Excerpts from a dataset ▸

--- --- ---

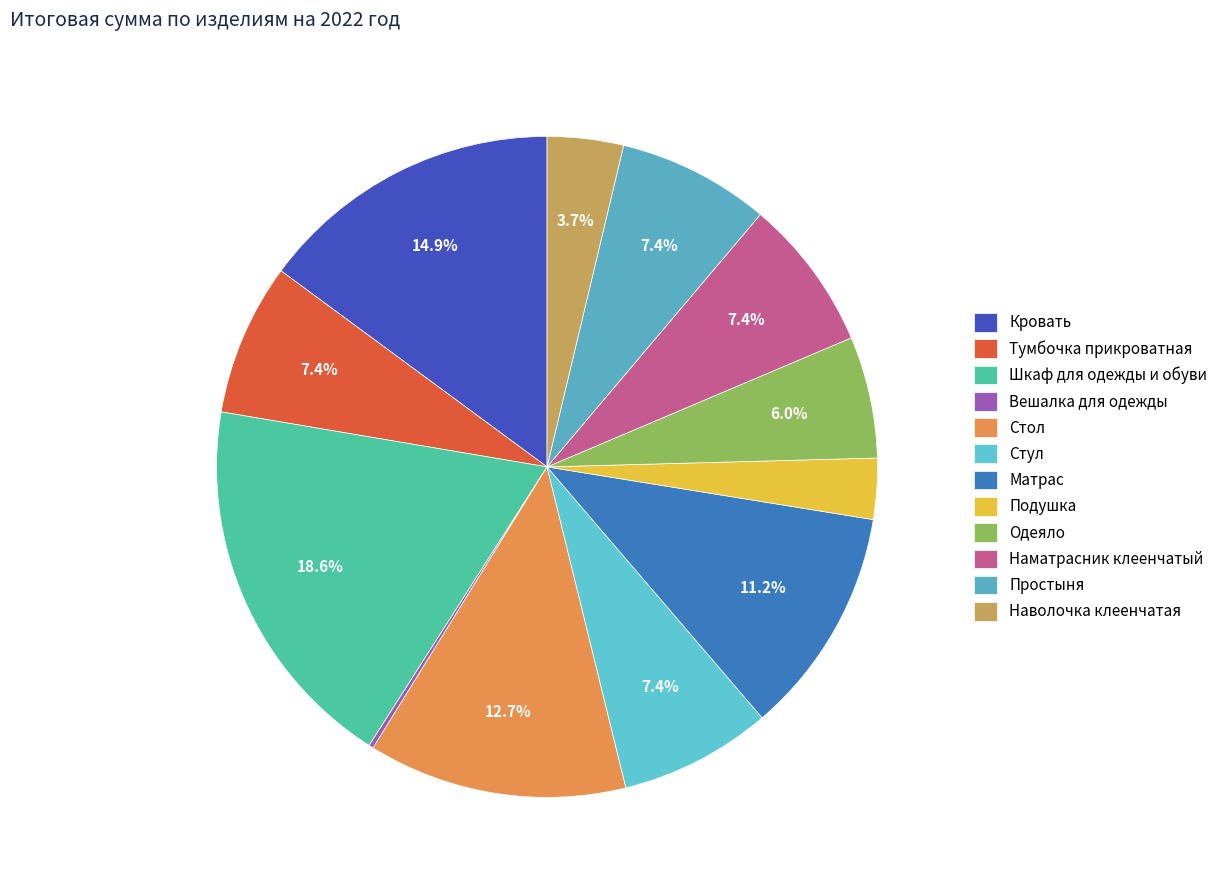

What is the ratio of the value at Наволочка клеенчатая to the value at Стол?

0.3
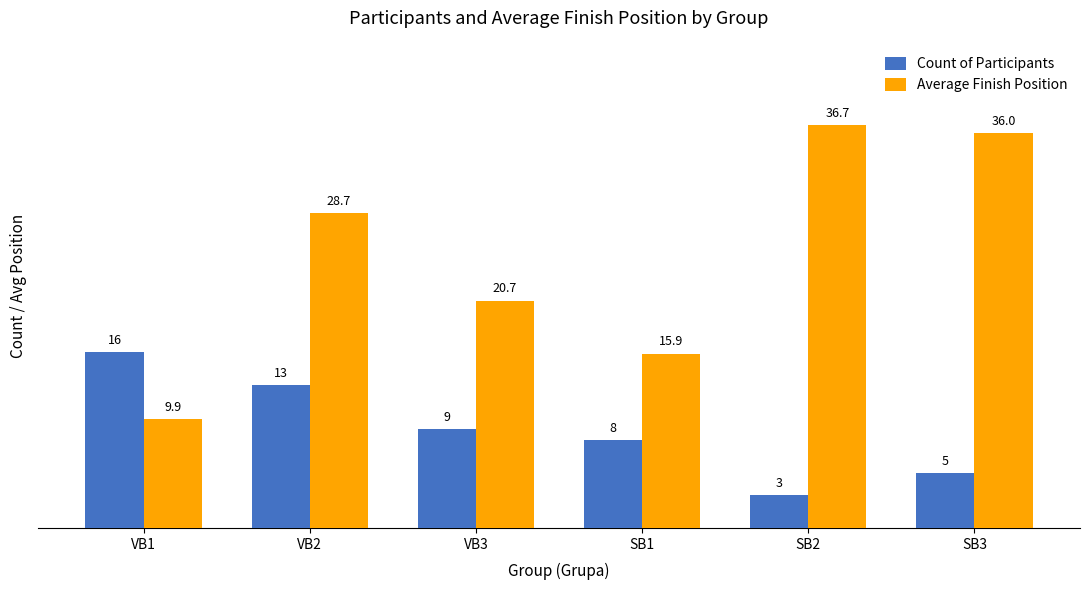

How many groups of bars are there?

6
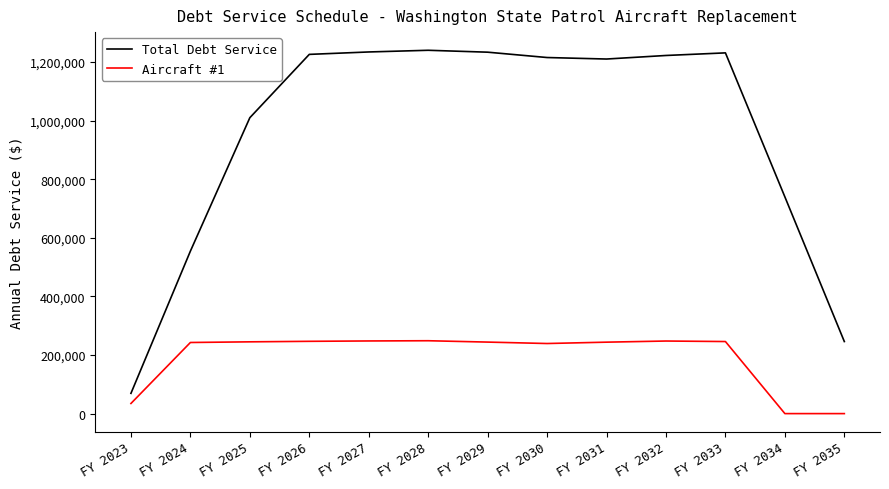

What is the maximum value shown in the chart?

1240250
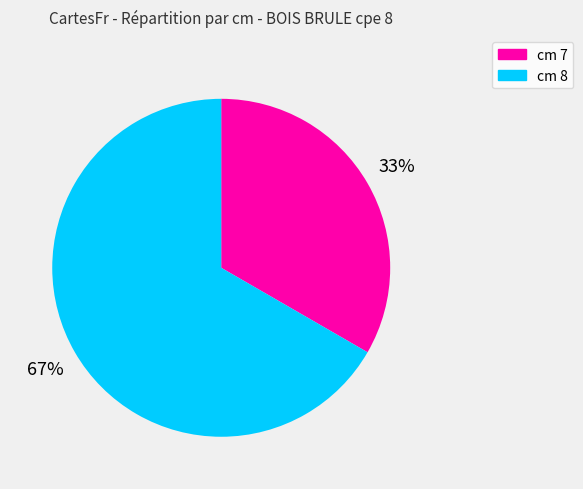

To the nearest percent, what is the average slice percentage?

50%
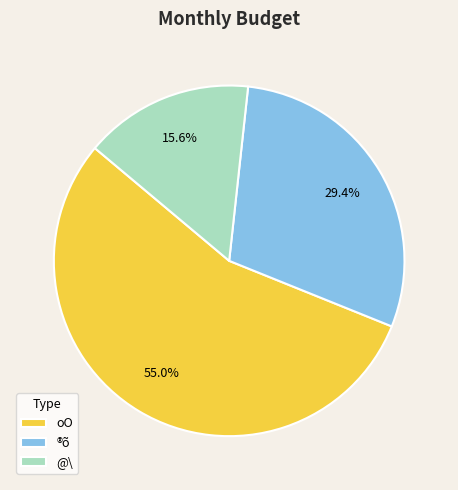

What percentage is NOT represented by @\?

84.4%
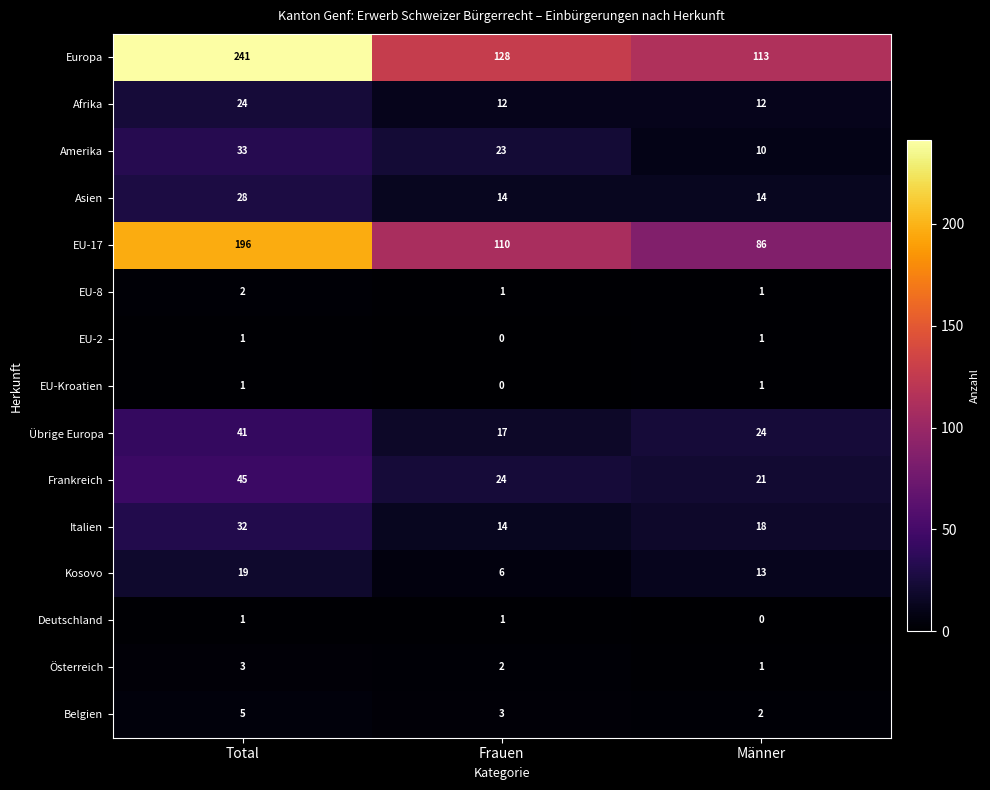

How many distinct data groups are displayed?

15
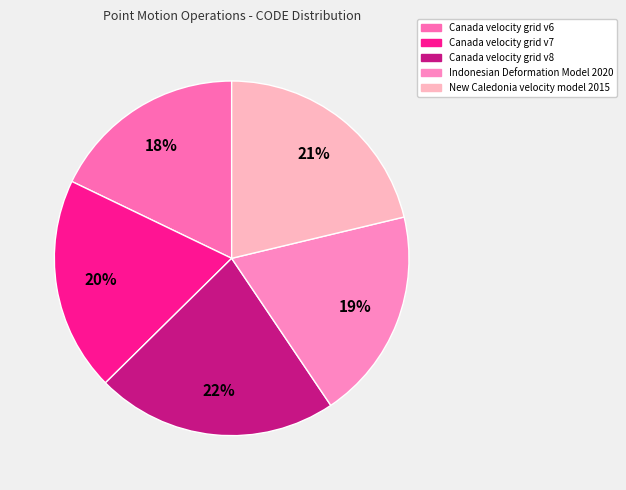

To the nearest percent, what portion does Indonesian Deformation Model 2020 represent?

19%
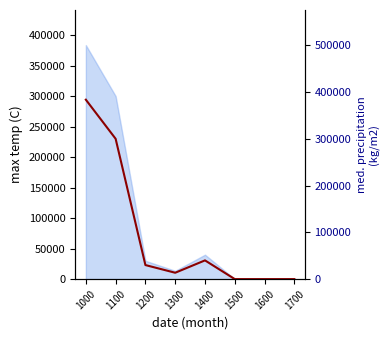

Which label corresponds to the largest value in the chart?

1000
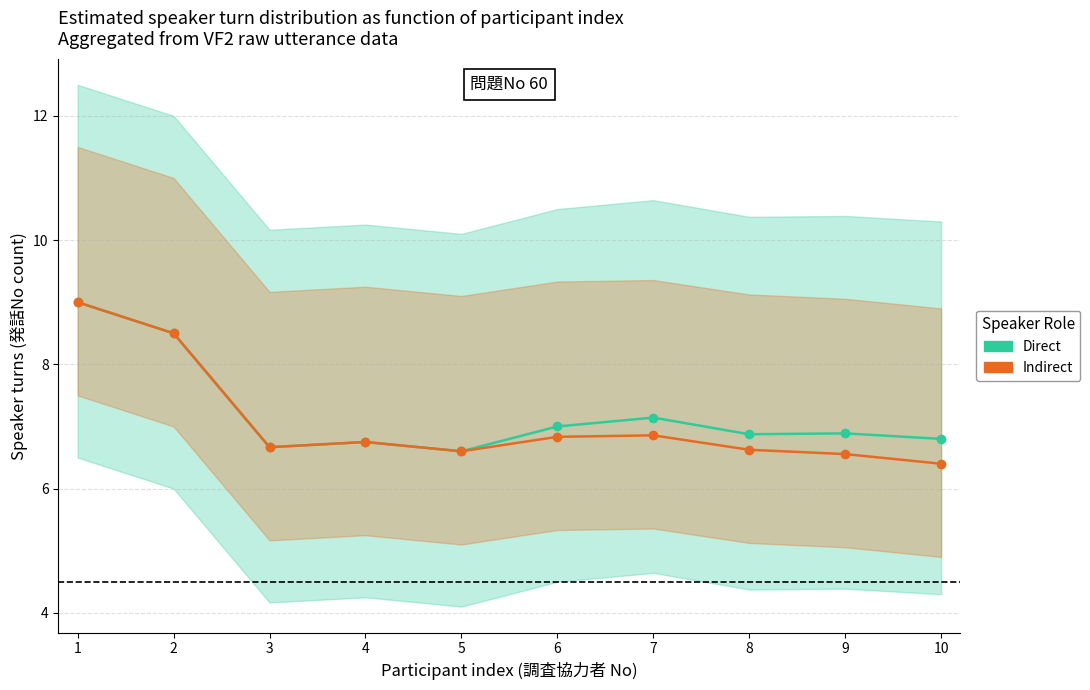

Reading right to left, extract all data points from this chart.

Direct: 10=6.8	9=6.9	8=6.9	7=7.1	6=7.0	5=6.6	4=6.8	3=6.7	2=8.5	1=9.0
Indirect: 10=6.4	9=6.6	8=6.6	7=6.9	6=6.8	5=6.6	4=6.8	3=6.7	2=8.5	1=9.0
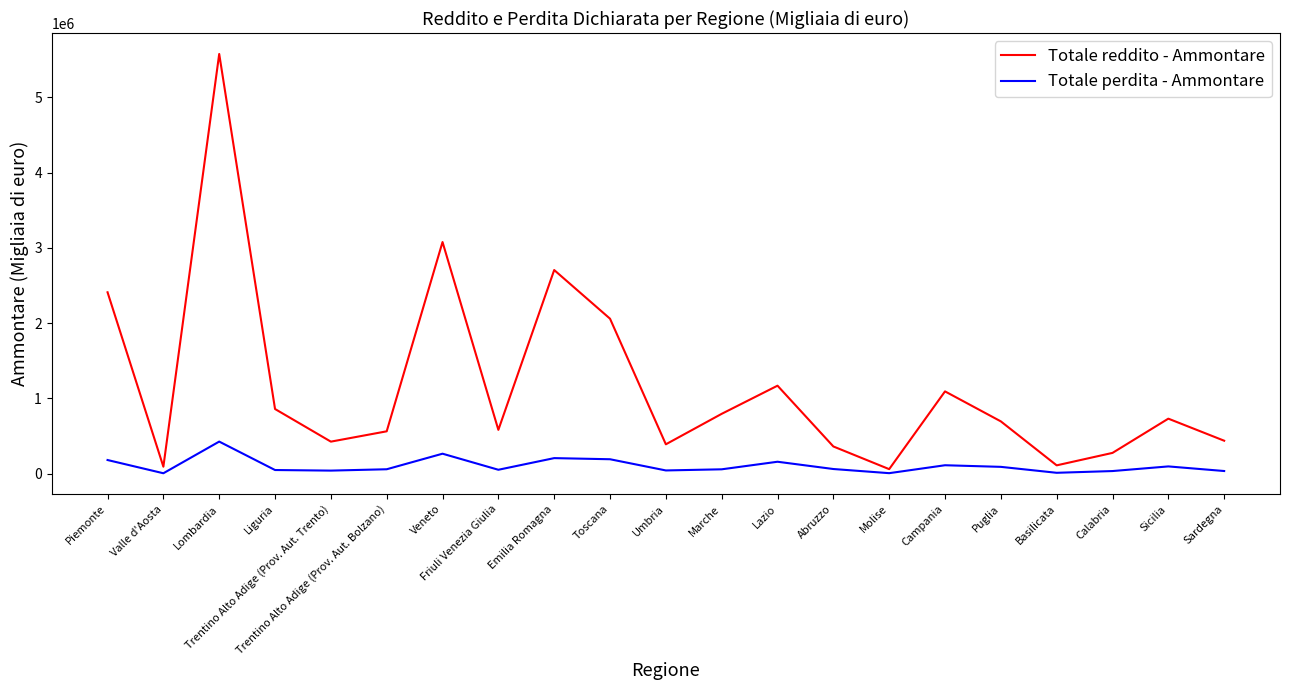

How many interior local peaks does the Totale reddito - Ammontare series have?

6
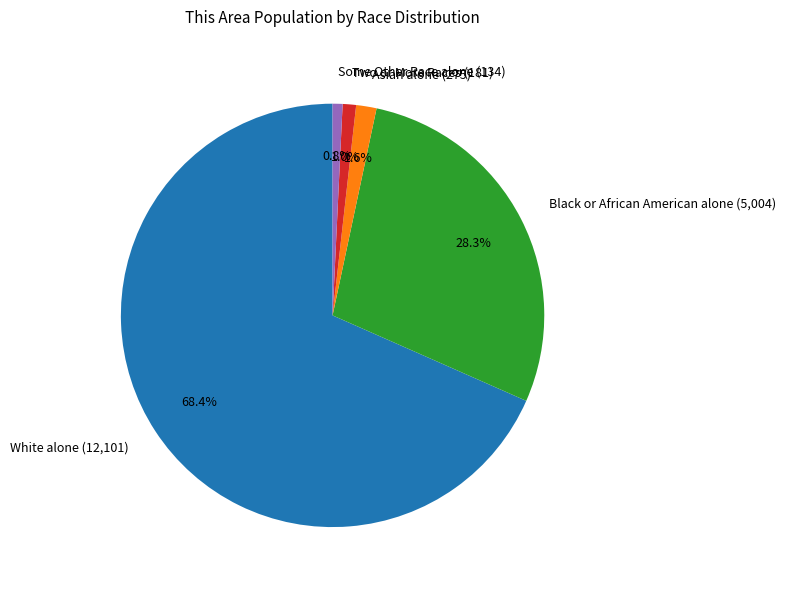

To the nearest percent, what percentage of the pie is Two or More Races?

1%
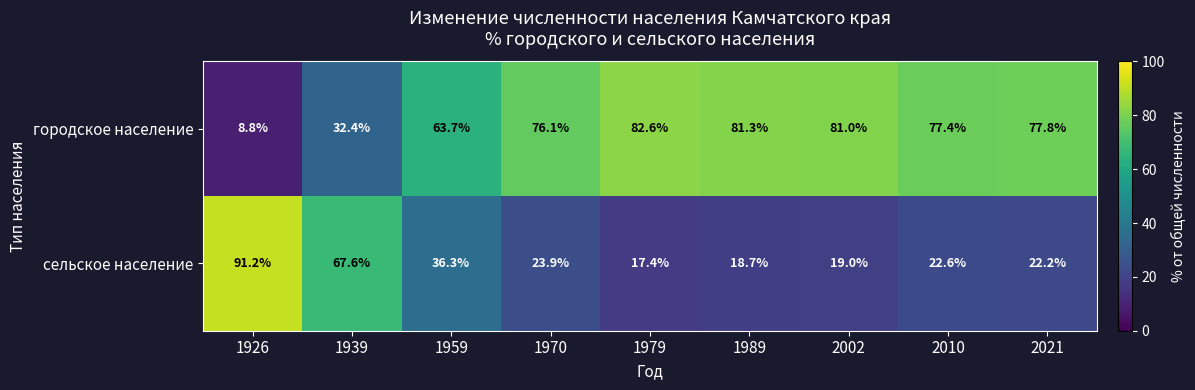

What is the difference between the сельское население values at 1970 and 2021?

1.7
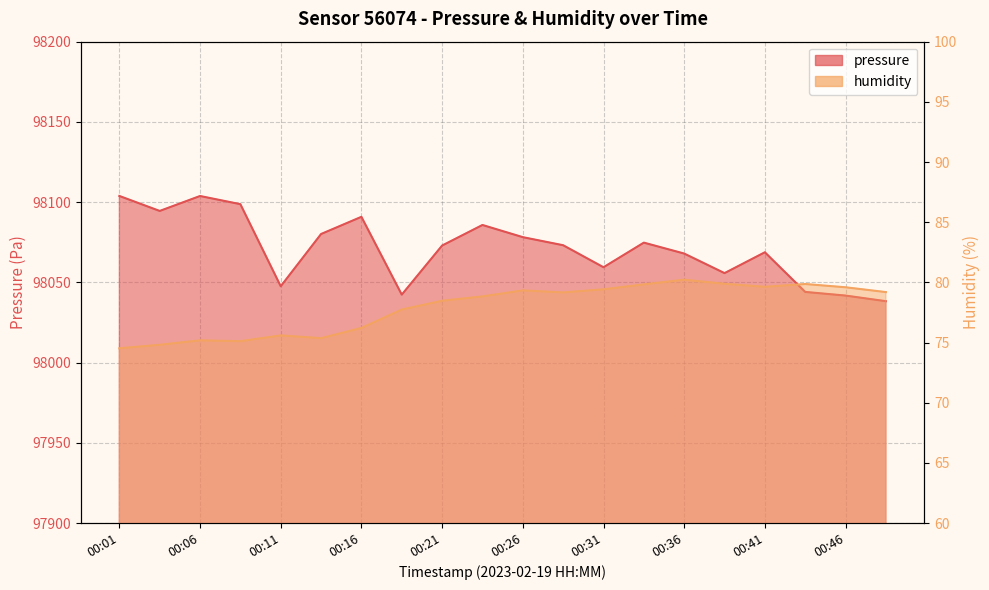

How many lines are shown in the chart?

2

--- --- ---

WORK INSTRUCTION ▸ List each line of the listing above that contains the word "does". Case counts.

WORKED SOLUTION ▸
To the nearest percent, what portion does Indonesian Deformation Model 2020 represent?
How many interior local peaks does the Totale reddito - Ammontare series have?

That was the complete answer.